The MABQ BigQuery Agent integrates with Google BigQuery through the BigQueryToolset from Google ADK. This integration enables natural language to SQL translation with automated query execution and validation.

BigQueryToolset Setup

The toolset is configured in agent.py:32-35:
bigquery_toolset = BigQueryToolset(
  credentials_config=credentials_config, 
  bigquery_tool_config=tool_config
)

Components

1

Credentials Configuration

Handles authentication to Google Cloud and BigQuery.
2

Tool Configuration

Controls security settings and operational behavior (see Configuration).

Credentials Configuration

The agent uses Application Default Credentials (ADC) for authentication.

Automatic Authentication

Defined in agent.py:28-30:
# Autenticación automática (Cloud Run usa su identidad de servicio)
credentials, _ = google.auth.default()
credentials_config = BigQueryCredentialsConfig(credentials=credentials)

How It Works

The google.auth.default() function automatically discovers credentials in the following order:
  1. Environment Variable: GOOGLE_APPLICATION_CREDENTIALS pointing to a service account key
  2. Cloud Run/Cloud Functions: Service identity attached to the runtime
  3. Compute Engine/GKE: Metadata server credentials
  4. gcloud CLI: User credentials from gcloud auth application-default login
import google.auth

# Discovers credentials automatically
credentials, project = google.auth.default()

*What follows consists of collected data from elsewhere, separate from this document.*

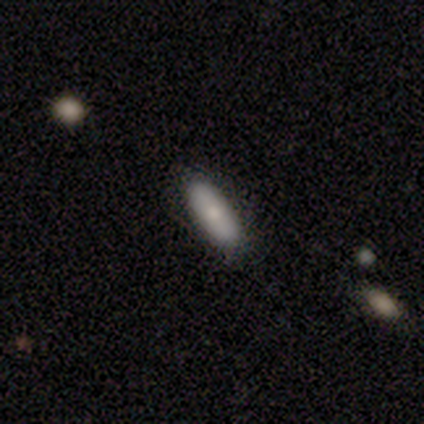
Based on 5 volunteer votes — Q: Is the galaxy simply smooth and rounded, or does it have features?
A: smooth — 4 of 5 (80%).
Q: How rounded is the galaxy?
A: in between — 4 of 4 (100%).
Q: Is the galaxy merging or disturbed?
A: none — 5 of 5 (100%).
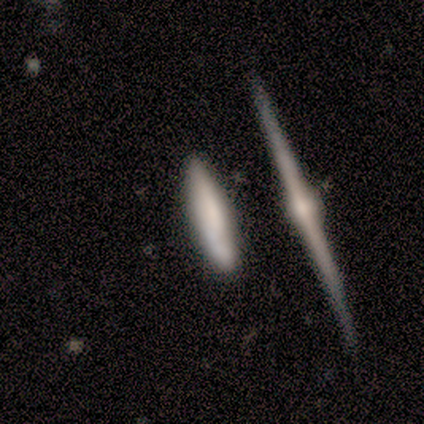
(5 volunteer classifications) Overall: featured or disk (80%). Edge-on disk: yes (100%). Edge-on bulge: none (50%, tied with rounded). Merging: none (80%).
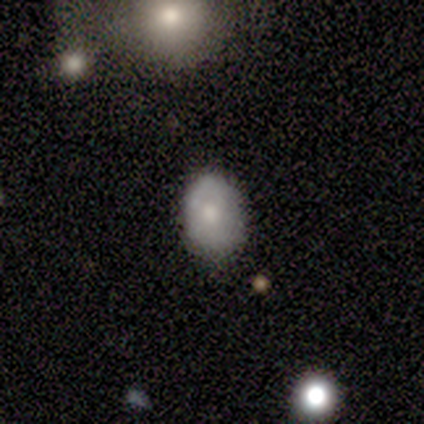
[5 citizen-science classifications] Smooth or featured? 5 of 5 (100%) said smooth. How rounded? 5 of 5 (100%) said in between. Merging? 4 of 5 (80%) said none.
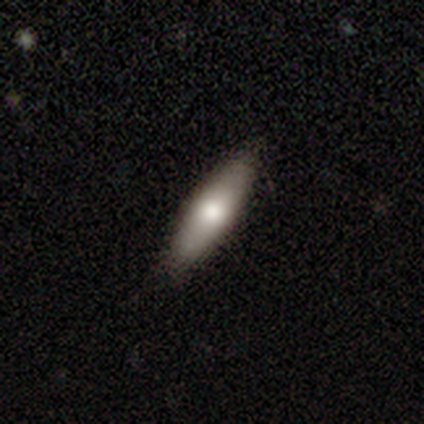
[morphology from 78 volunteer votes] Overall: smooth (76%). How rounded: cigar-shaped (69%; in between 31%). Merging: none (45%).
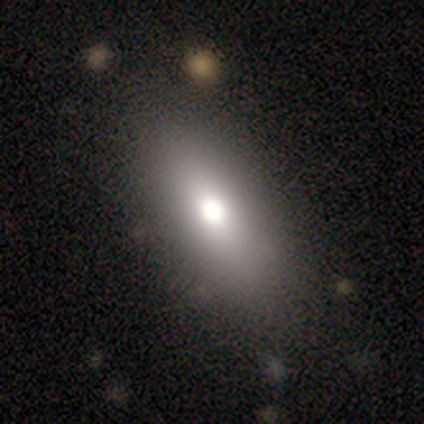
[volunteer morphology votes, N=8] smooth-or-featured: smooth: 75% | star or artifact: 25% | featured or disk: 0%
  how-rounded: in between: 100% | round: 0% | cigar-shaped: 0%
  merging: none: 100% | minor disturbance: 0% | major disturbance: 0% | merger: 0%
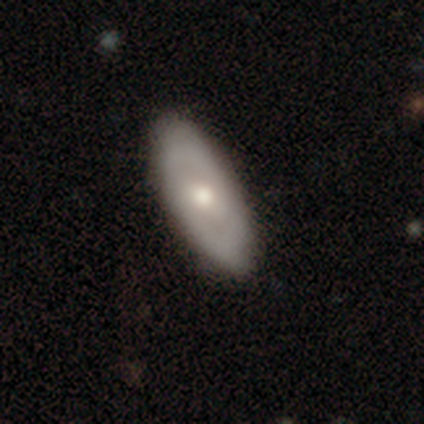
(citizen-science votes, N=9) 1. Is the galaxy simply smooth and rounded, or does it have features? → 67% featured or disk, 22% smooth, 11% star or artifact.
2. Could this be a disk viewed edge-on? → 83% no, 17% yes.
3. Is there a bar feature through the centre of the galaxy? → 80% no, 20% weak, 0% strong.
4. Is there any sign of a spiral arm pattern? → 60% yes, 40% no.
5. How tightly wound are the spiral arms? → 67% tight, 33% medium, 0% loose.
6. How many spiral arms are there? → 67% 2, 33% can't tell, 0% 1, 0% 3, 0% 4, 0% more than 4.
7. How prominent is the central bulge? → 60% moderate, 40% small, 0% dominant, 0% large, 0% none.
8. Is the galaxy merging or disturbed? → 75% none, 25% minor disturbance, 0% major disturbance, 0% merger.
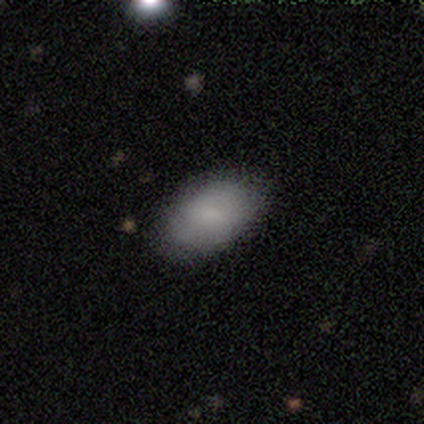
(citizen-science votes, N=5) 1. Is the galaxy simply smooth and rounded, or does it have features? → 100% smooth, 0% featured or disk, 0% star or artifact.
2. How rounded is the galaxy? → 60% in between, 20% round, 20% cigar-shaped.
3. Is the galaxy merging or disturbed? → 60% minor disturbance, 40% none, 0% major disturbance, 0% merger.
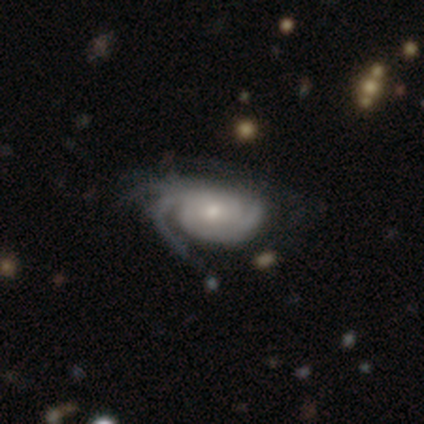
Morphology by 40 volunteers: smooth_or_featured: featured or disk (p=0.95) [alt: smooth p=0.03]
disk_edge_on: no (p=0.97) [alt: yes p=0.03]
bar: no (p=0.65) [alt: weak p=0.24]
has_spiral_arms: yes (p=1.00)
spiral_winding: tight (p=0.49) [alt: medium p=0.46]
spiral_arm_count: can't tell (p=0.41) [alt: 2 p=0.24]
bulge_size: moderate (p=0.49) [alt: small p=0.41]
merging: none (p=0.49) [alt: major disturbance p=0.15]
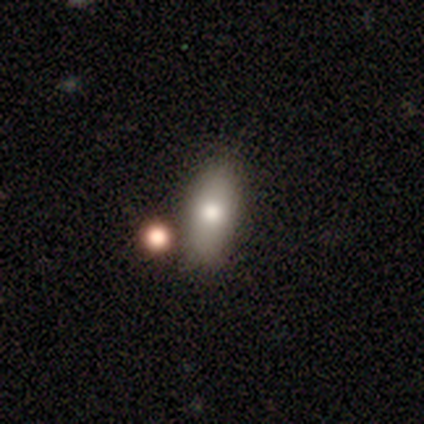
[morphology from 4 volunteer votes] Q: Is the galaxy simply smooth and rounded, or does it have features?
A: smooth — 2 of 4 (50%, tied with star or artifact).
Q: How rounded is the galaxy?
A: in between — 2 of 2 (100%).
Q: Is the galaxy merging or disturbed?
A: none — 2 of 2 (100%).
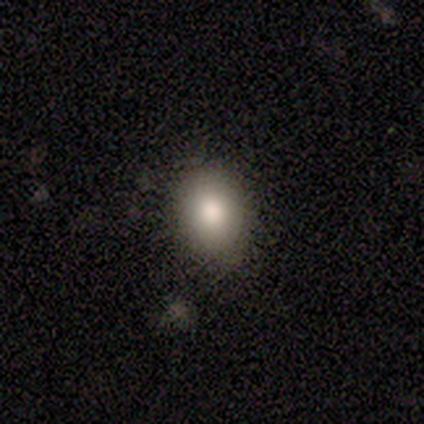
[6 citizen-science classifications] Smooth or featured?
  - smooth: 67% *
  - featured or disk: 33%
  - star or artifact: 0%
How rounded?
  - in between: 75% *
  - round: 25%
  - cigar-shaped: 0%
Merging?
  - none: 67% *
  - minor disturbance: 17%
  - major disturbance: 17%
  - merger: 0%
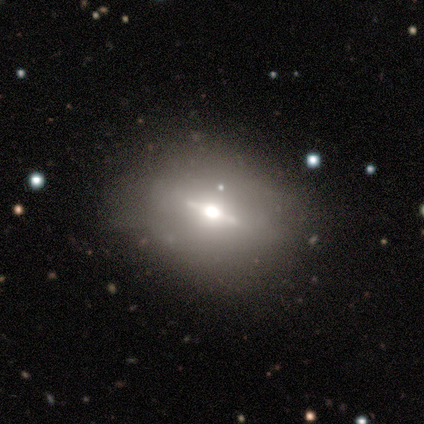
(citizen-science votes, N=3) smooth_or_featured: smooth (p=0.33) [tied with: featured or disk p=0.33, star or artifact p=0.33]
how_rounded: in between (p=1.00)
merging: none (p=0.50) [tied with: minor disturbance p=0.50]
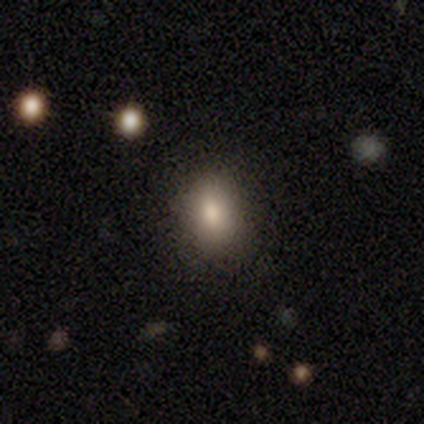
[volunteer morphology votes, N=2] Smooth or featured: featured or disk — 50% (tied with star or artifact — 50%)
Edge-on disk: no — 100%
Bar: no — 100%
Spiral arms: no — 100%
Bulge size: large — 100%
Merging: none — 100%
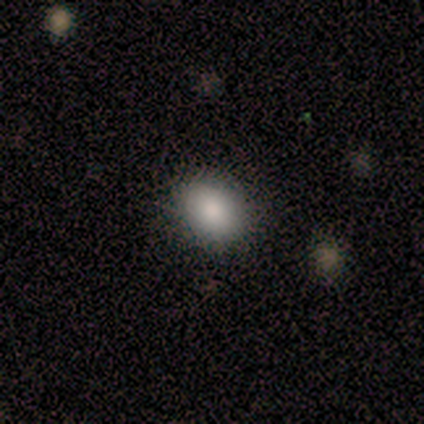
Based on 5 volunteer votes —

# Use in BigQueryCredentialsConfig
credentials_config = BigQueryCredentialsConfig(credentials=credentials)

Deployment Environments

# Cloud Run automatically provides service account credentials
# No additional configuration needed
credentials, _ = google.auth.default()

# The service account needs:
# - roles/bigquery.dataViewer (read access)
# - roles/bigquery.jobUser (query execution)

Required Permissions

The service account or user credentials must have:
RolePurposeRequired
roles/bigquery.dataViewerRead access to datasets and tablesYes
roles/bigquery.jobUserExecute BigQuery jobs (queries)Yes
roles/bigquery.dataEditorWrite/modify dataNo (blocked by WriteMode)
roles/bigquery.adminFull BigQuery administrationNo
Principle of Least Privilege: Only grant dataViewer and jobUser roles. The agent’s WriteMode.BLOCKED configuration provides defense-in-depth even if excessive permissions are granted.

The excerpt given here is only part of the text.